(Study material begins)
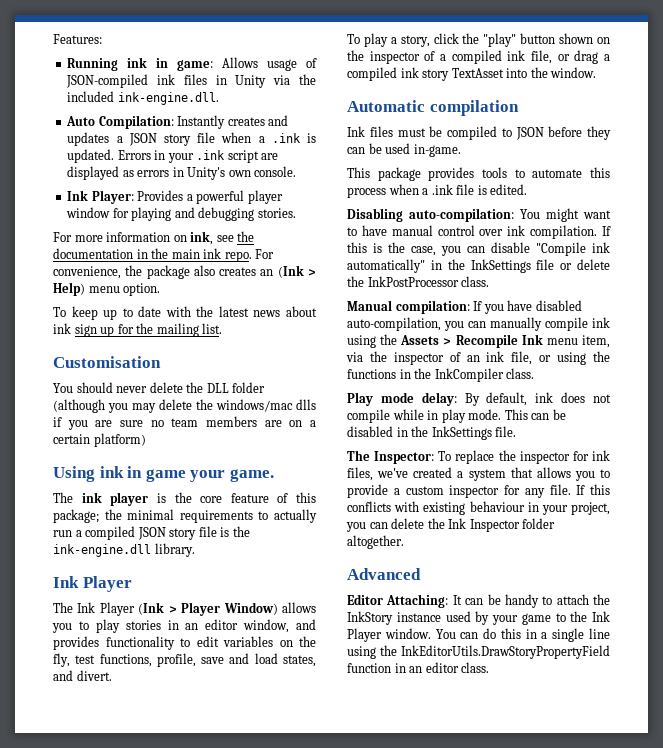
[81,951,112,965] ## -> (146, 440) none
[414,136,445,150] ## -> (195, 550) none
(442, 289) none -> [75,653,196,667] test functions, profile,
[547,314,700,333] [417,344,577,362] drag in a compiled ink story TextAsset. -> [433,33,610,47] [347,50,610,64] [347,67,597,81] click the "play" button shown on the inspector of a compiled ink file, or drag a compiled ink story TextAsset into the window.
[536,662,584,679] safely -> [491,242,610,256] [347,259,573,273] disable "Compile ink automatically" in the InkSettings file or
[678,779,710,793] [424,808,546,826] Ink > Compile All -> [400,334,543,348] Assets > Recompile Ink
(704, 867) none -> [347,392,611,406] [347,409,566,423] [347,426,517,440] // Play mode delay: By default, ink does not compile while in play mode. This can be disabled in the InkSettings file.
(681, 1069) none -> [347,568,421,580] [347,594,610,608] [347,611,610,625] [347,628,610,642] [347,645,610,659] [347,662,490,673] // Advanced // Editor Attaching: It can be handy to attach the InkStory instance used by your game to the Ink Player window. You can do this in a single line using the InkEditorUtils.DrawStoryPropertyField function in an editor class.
(Study material ends)
§ **Required work**
From the entries above, collect every line with the string "InkSettings" in it.

§ **Your solution**
[536,662,584,679] safely -> [491,242,610,256] [347,259,573,273] disable "Compile ink automatically" in the InkSettings file or
(704, 867) none -> [347,392,611,406] [347,409,566,423] [347,426,517,440] // Play mode delay: By default, ink does not compile while in play mode. This can be disabled in the InkSettings file.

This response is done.